*EXERCISE PROMPT*. List every line below that contains the word "volume".

*DATA TO PROCESS*.
Segment Open

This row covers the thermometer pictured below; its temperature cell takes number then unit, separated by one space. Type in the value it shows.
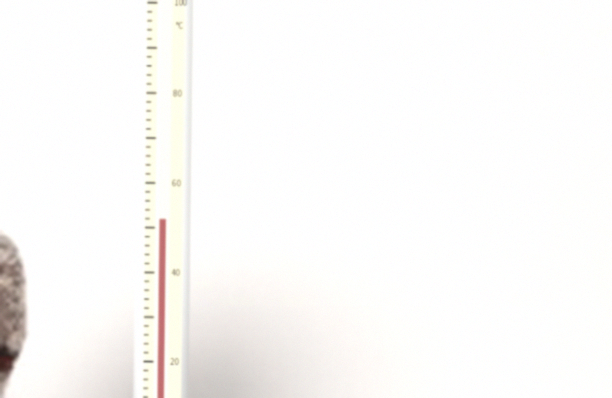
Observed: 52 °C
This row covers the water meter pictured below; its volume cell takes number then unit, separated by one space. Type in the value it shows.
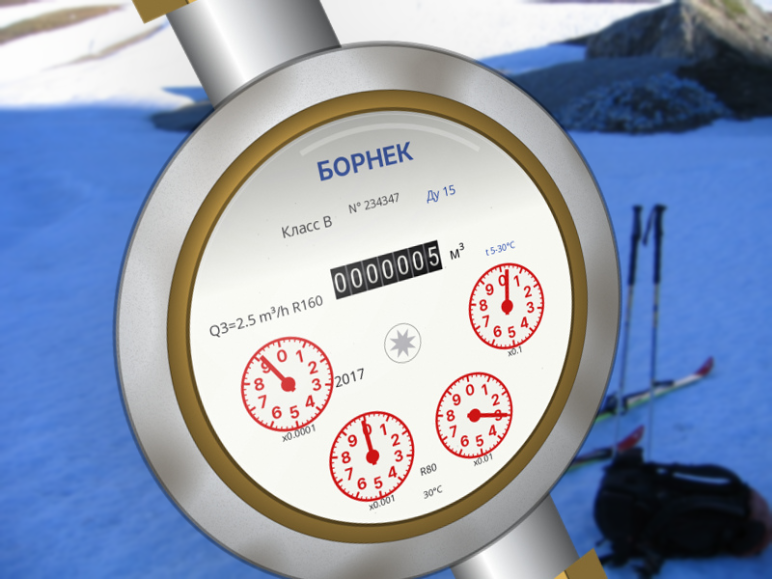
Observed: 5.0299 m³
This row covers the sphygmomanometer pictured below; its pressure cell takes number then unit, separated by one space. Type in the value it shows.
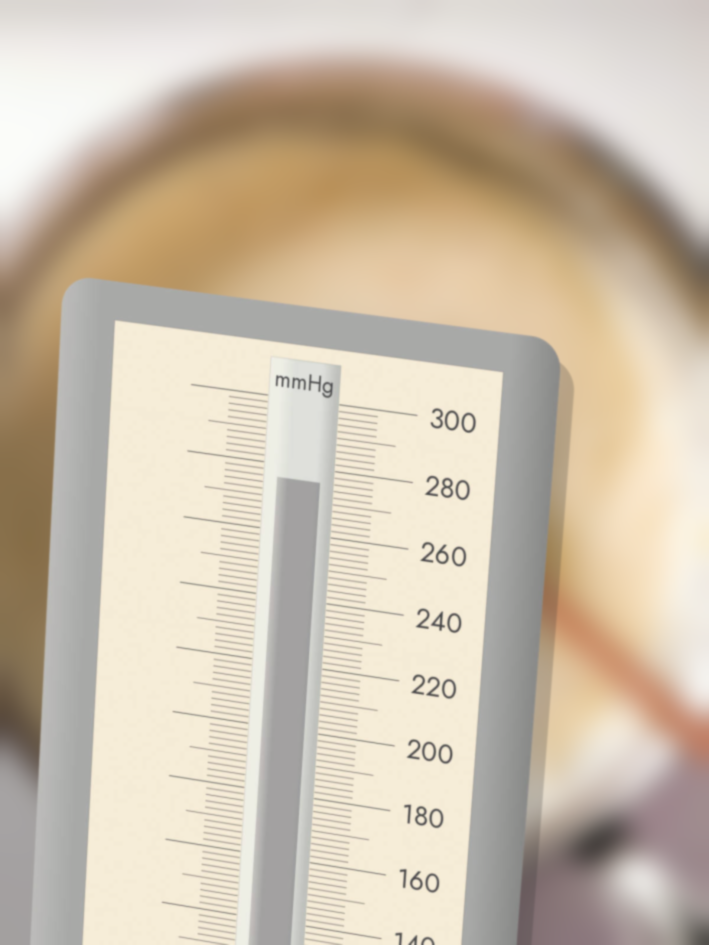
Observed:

Segment Closed
Segment Open

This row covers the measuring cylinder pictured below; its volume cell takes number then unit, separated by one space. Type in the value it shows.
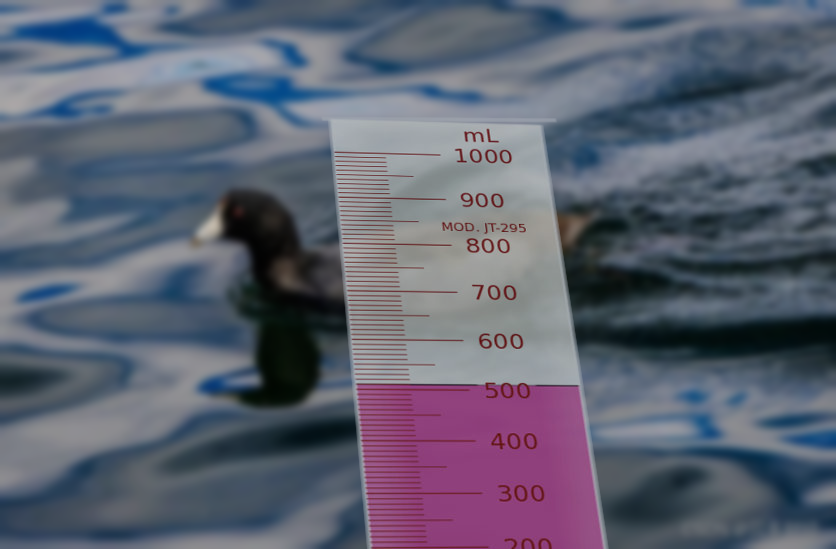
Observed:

Segment Closed

*FINISHED EXERCISE*.
This row covers the water meter pictured below; its volume cell takes number then unit, separated by one space. Type in the value it shows.
This row covers the measuring cylinder pictured below; its volume cell takes number then unit, separated by one space. Type in the value it shows.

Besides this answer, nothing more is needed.